╭─ DATA RECORDS
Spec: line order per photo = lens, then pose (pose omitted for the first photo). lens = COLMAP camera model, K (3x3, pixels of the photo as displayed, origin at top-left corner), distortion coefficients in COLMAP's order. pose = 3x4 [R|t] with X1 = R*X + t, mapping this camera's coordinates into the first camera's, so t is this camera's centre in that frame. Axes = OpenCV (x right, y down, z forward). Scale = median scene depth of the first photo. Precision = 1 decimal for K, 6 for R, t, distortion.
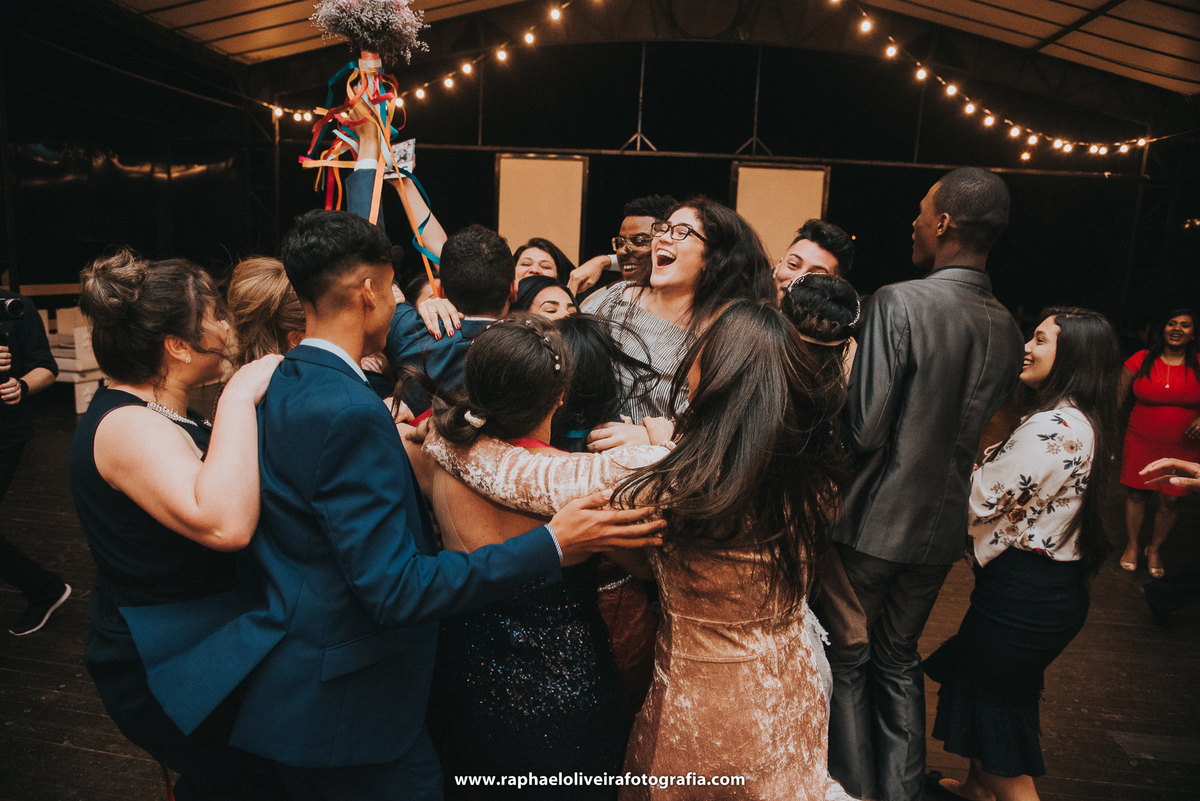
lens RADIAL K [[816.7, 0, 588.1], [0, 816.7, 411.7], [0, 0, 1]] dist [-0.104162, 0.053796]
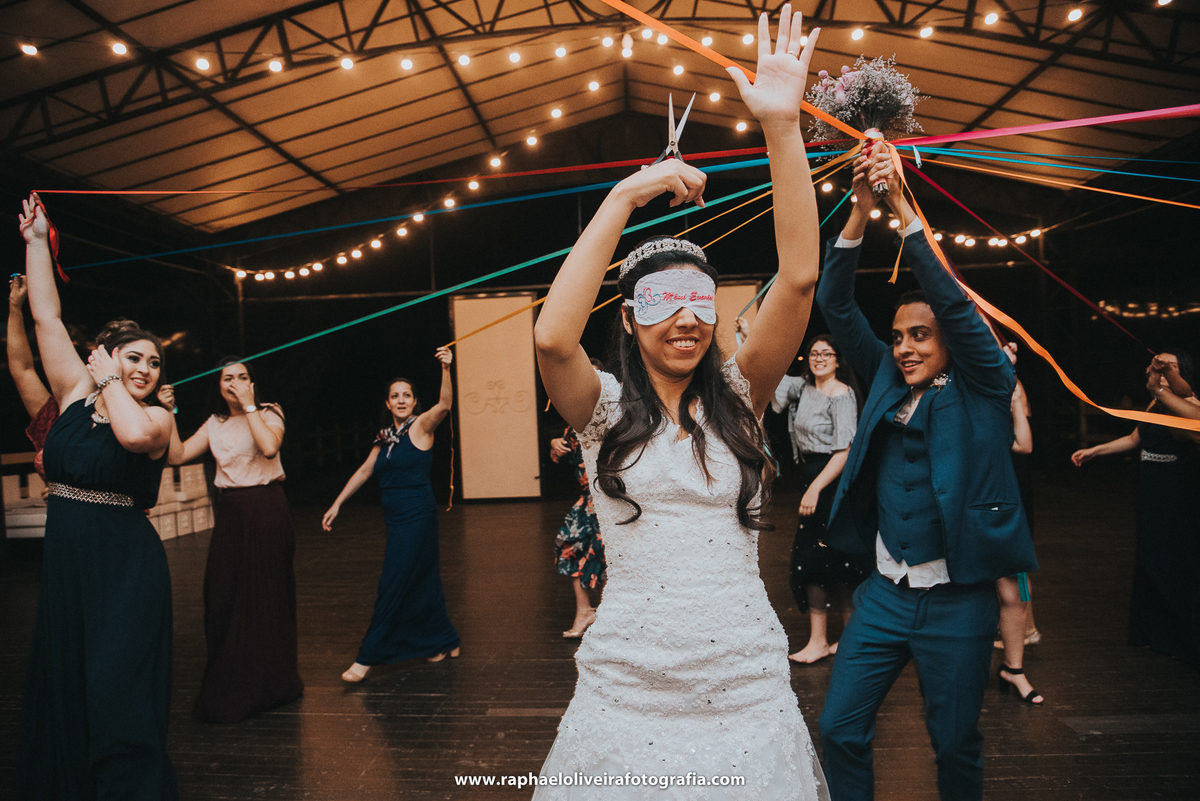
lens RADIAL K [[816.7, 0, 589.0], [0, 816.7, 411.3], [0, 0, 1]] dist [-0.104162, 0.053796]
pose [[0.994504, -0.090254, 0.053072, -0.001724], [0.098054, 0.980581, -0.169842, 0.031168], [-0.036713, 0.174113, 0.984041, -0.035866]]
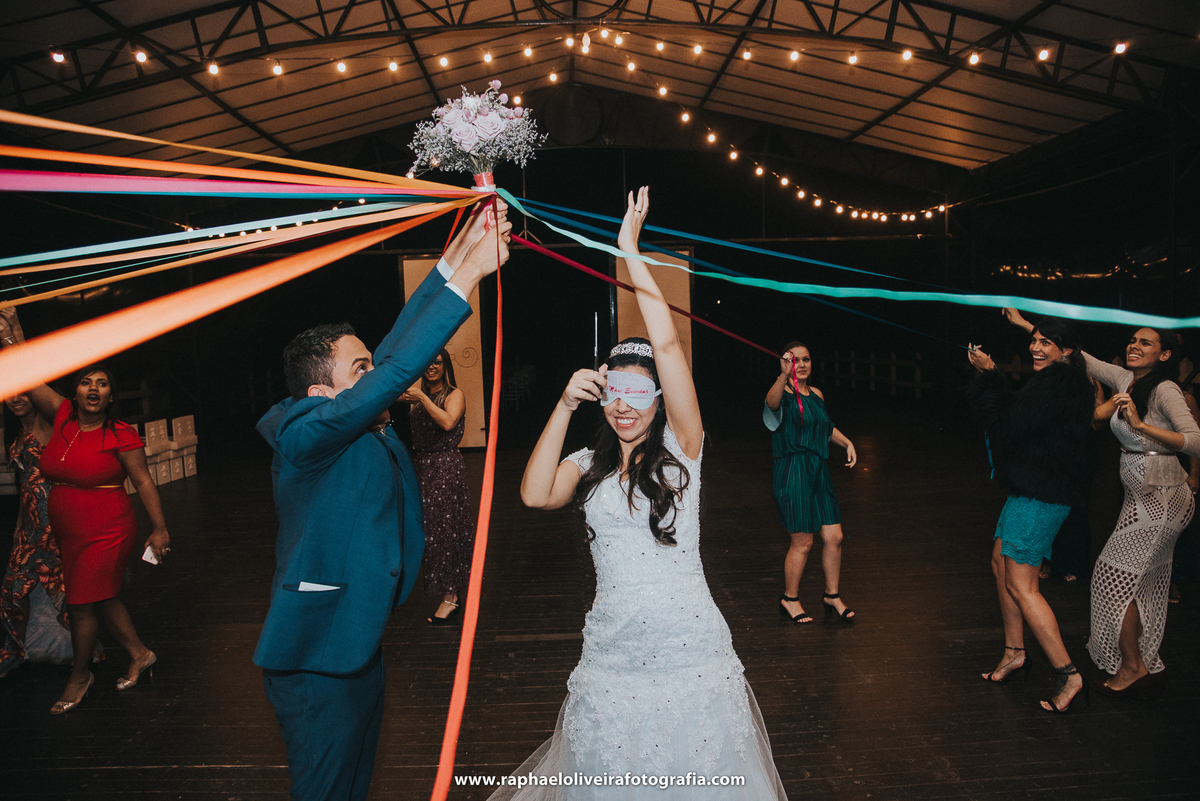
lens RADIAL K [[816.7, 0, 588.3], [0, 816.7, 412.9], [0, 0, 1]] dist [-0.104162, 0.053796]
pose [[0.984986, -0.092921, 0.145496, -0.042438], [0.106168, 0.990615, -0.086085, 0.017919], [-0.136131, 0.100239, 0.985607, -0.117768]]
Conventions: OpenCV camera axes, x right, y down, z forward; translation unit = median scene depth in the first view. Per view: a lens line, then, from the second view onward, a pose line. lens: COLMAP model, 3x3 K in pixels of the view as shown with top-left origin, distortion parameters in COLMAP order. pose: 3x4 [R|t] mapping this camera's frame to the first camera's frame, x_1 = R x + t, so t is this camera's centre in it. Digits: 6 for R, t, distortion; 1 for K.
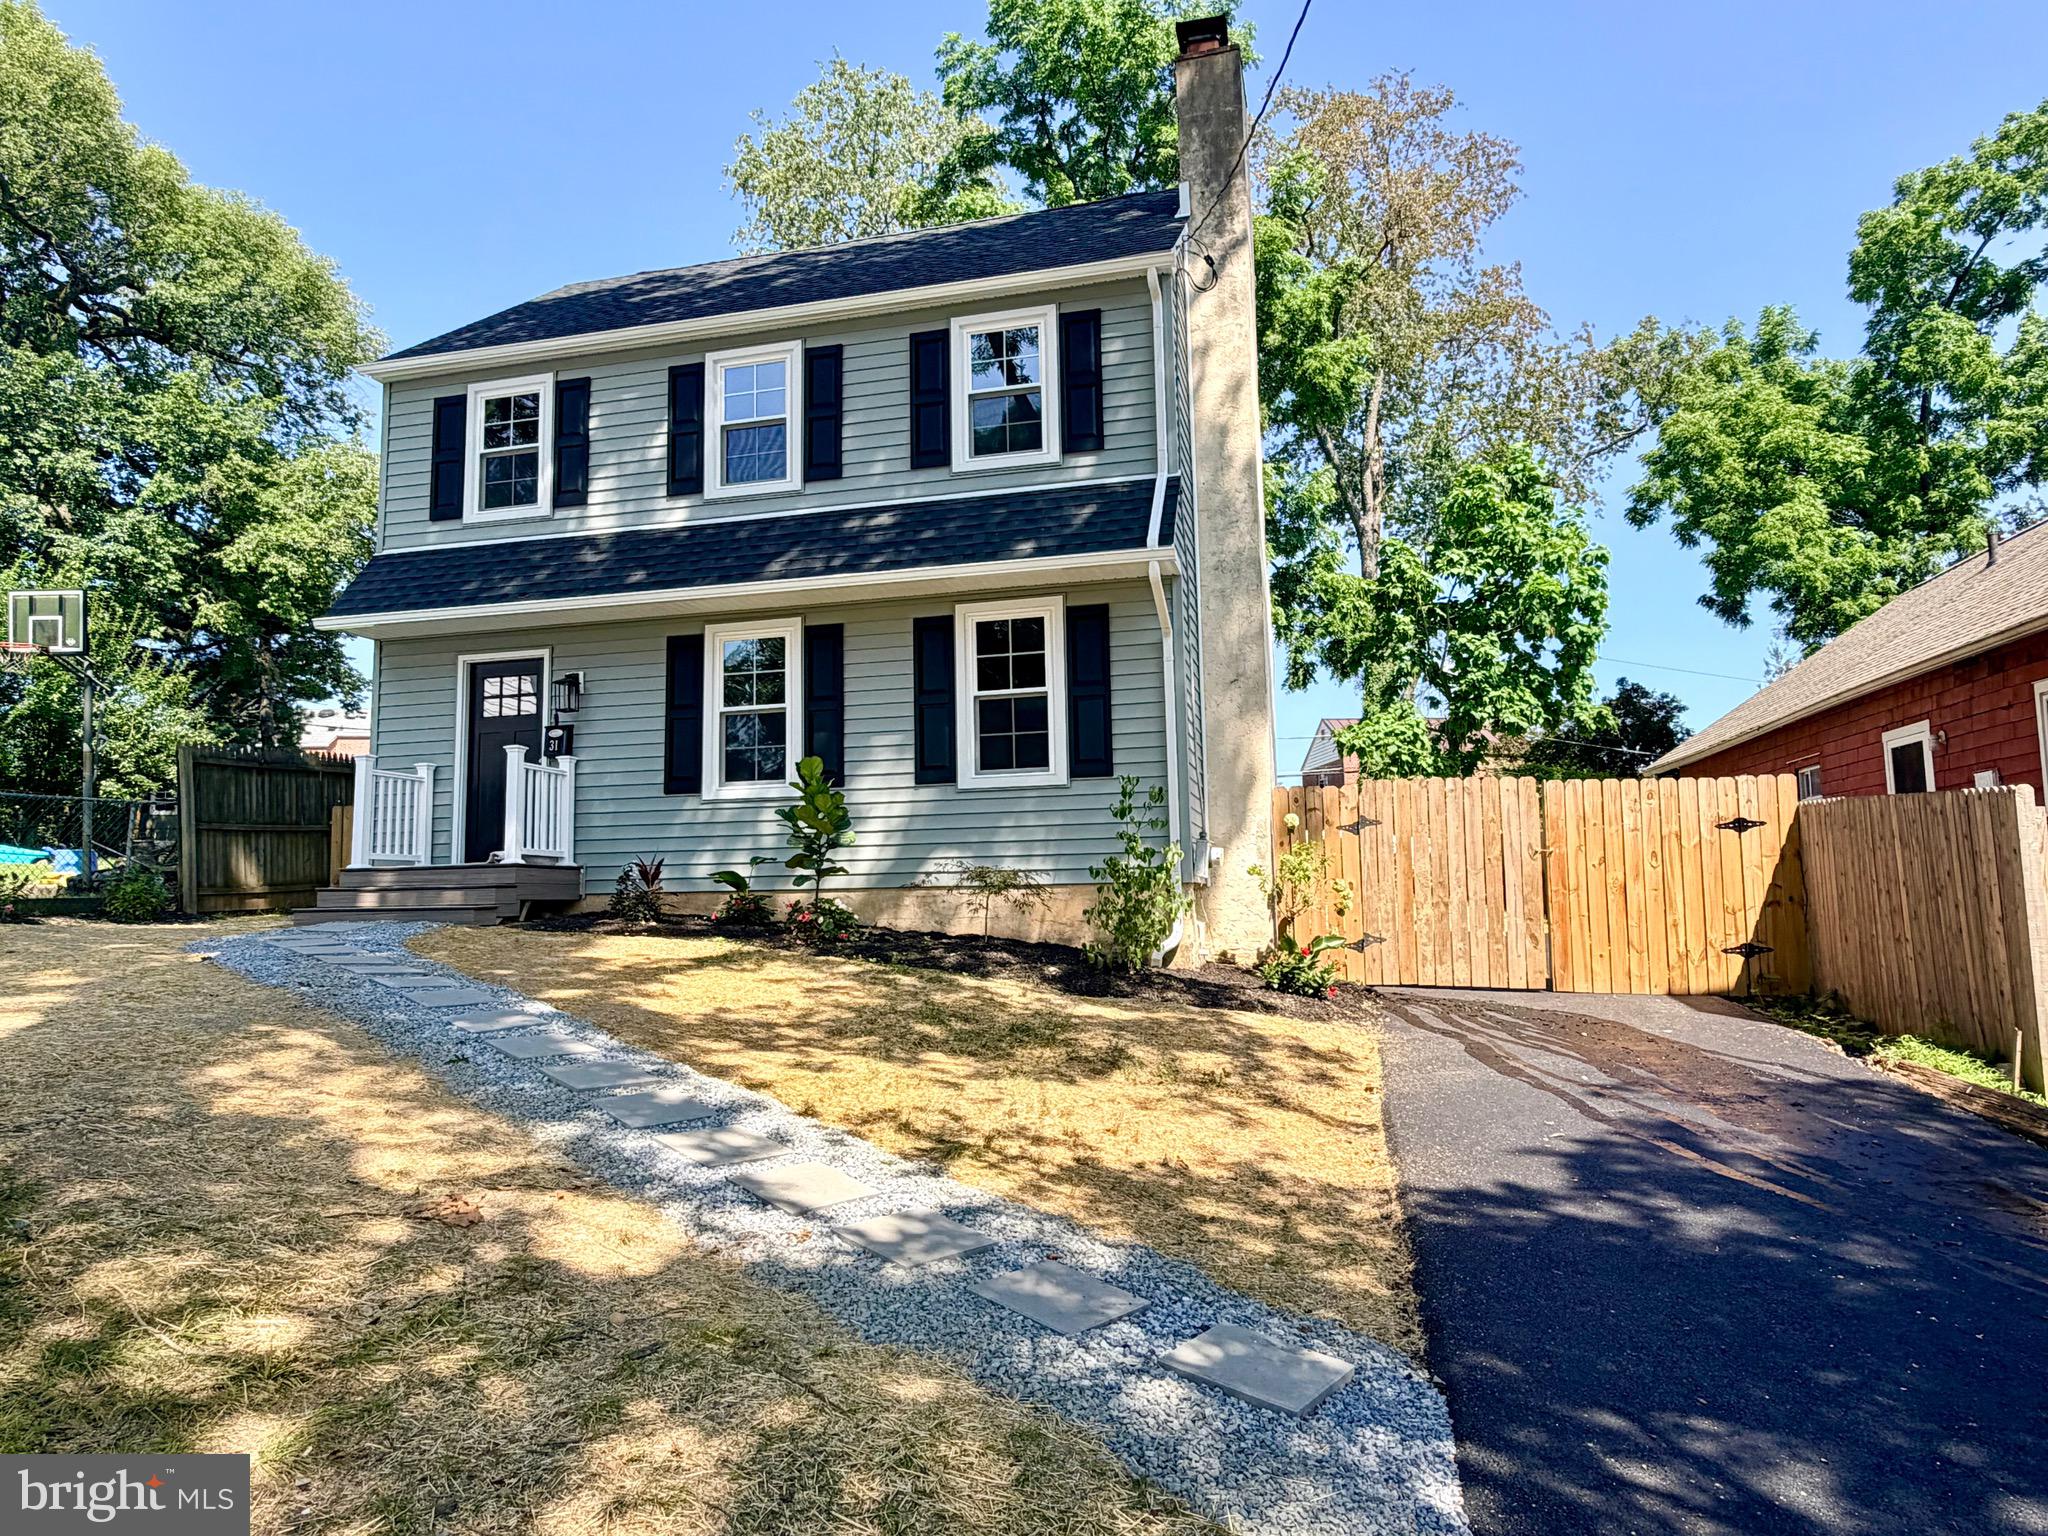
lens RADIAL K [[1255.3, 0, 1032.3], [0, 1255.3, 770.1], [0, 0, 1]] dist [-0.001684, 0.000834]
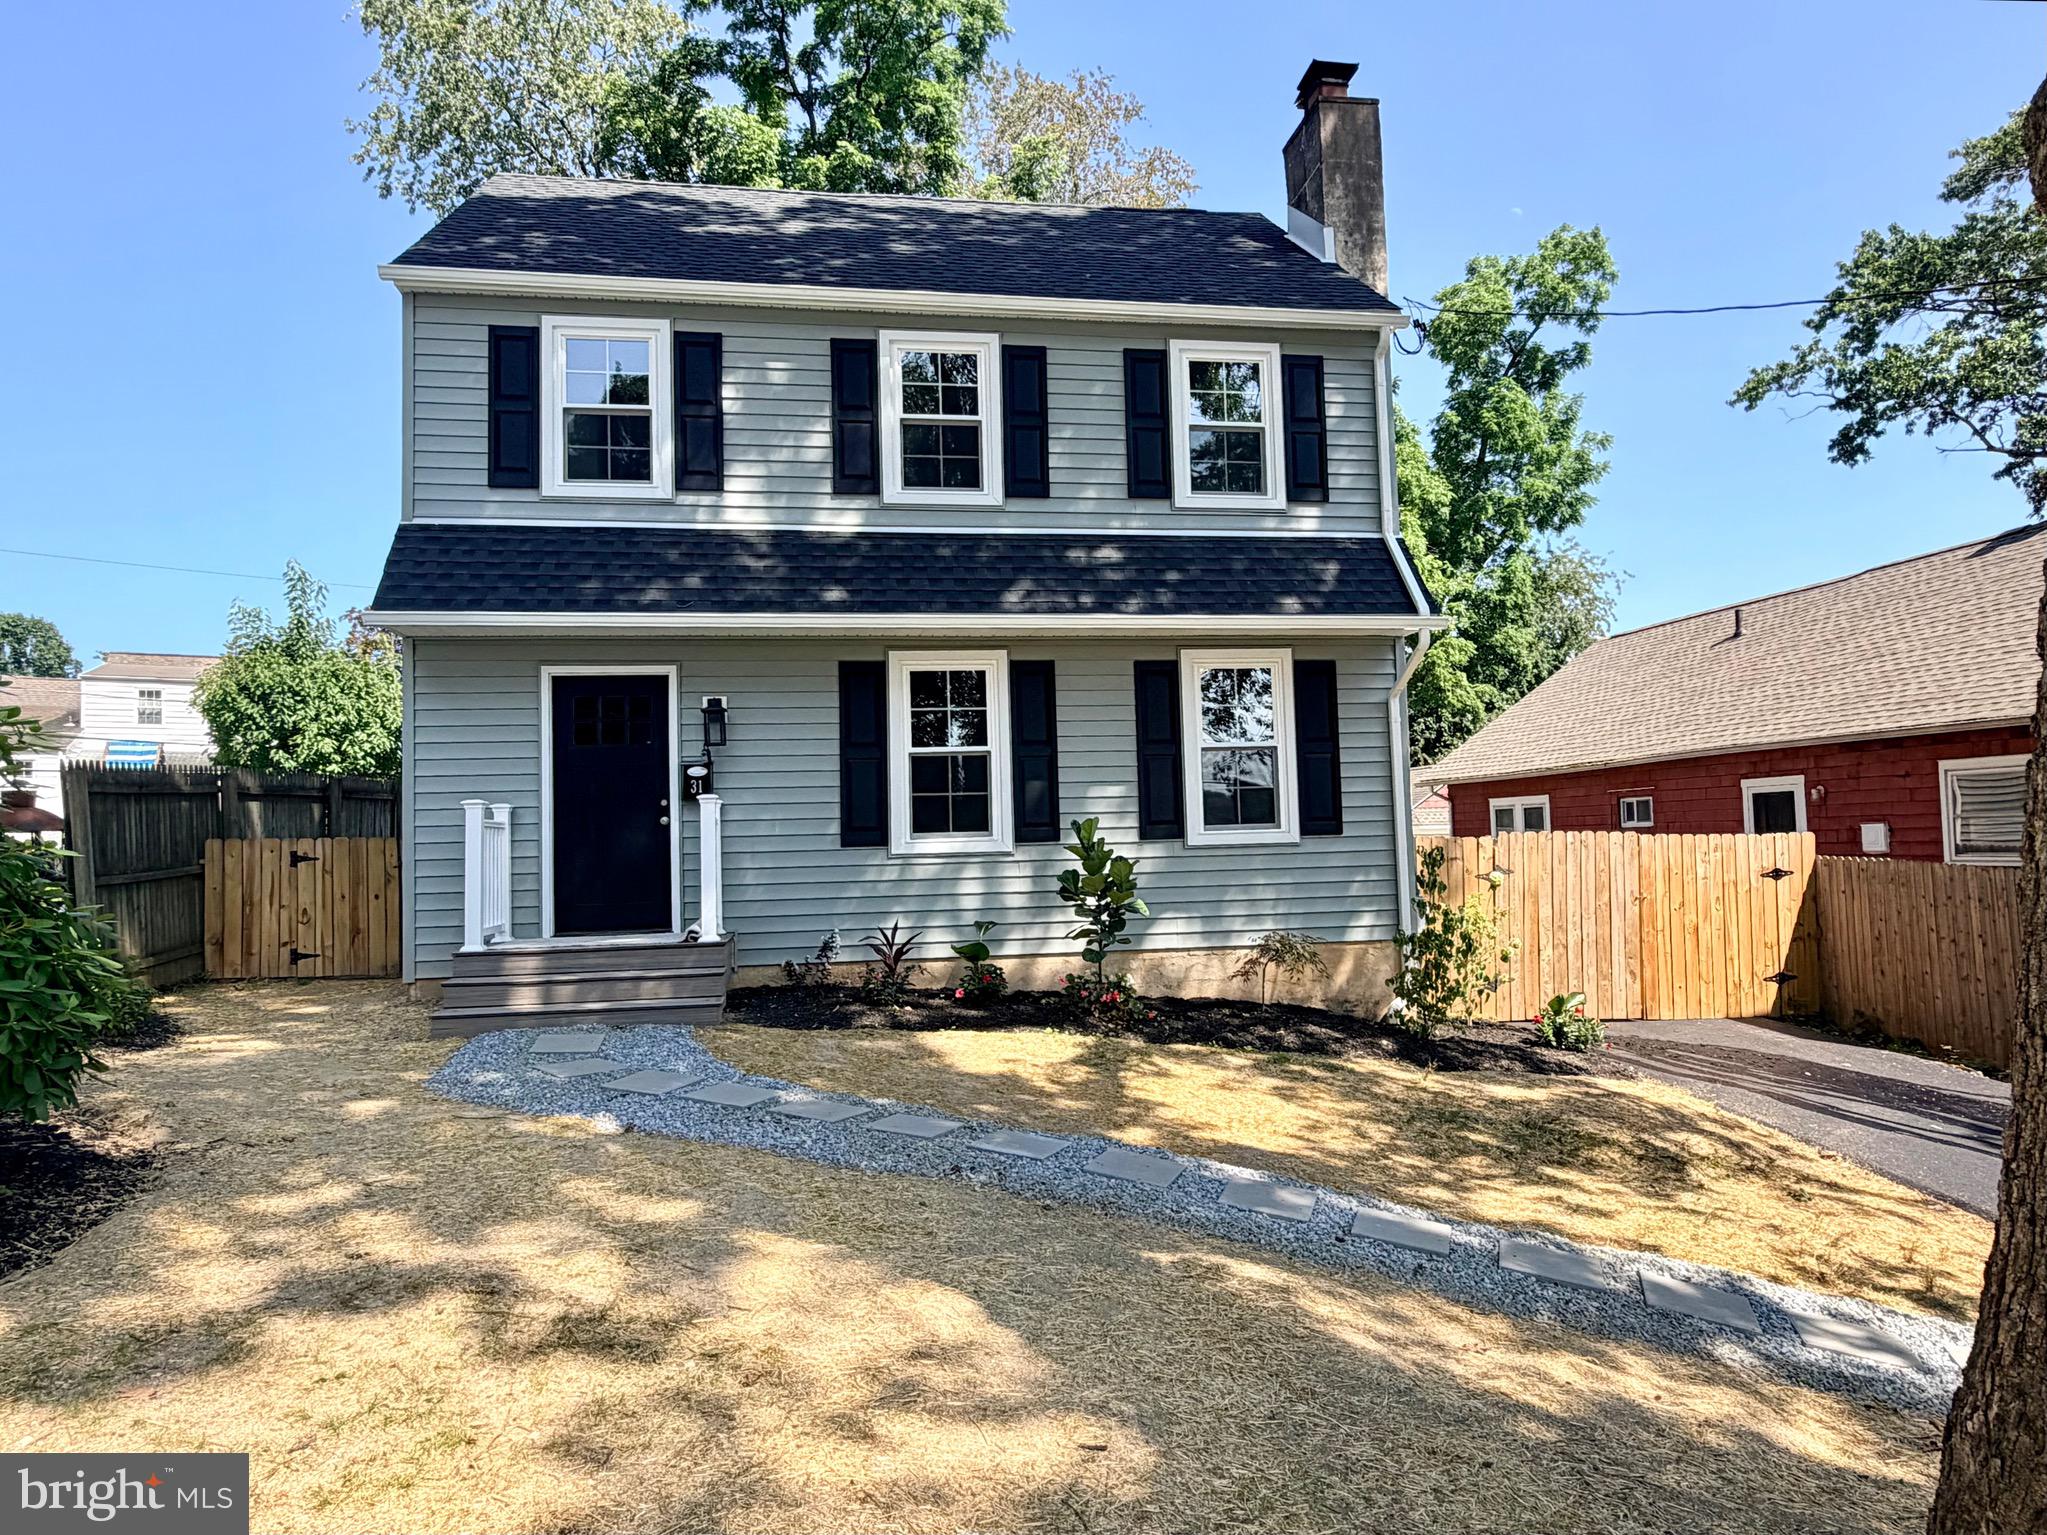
╰─
• _WHAT IS NEEDED_: Copy the part of the rows that runs from the start through the line containing "411.7], [0, 0, 1]] dist [-0.104162, 0.053796]", including both ends, and leave the pictures out of your copy.

• _WRITTEN SOLUTION_:
Spec: line order per photo = lens, then pose (pose omitted for the first photo). lens = COLMAP camera model, K (3x3, pixels of the photo as displayed, origin at top-left corner), distortion coefficients in COLMAP's order. pose = 3x4 [R|t] with X1 = R*X + t, mapping this camera's coordinates into the first camera's, so t is this camera's centre in that frame. Axes = OpenCV (x right, y down, z forward). Scale = median scene depth of the first photo. Precision = 1 decimal for K, 6 for R, t, distortion.
lens RADIAL K [[816.7, 0, 588.1], [0, 816.7, 411.7], [0, 0, 1]] dist [-0.104162, 0.053796]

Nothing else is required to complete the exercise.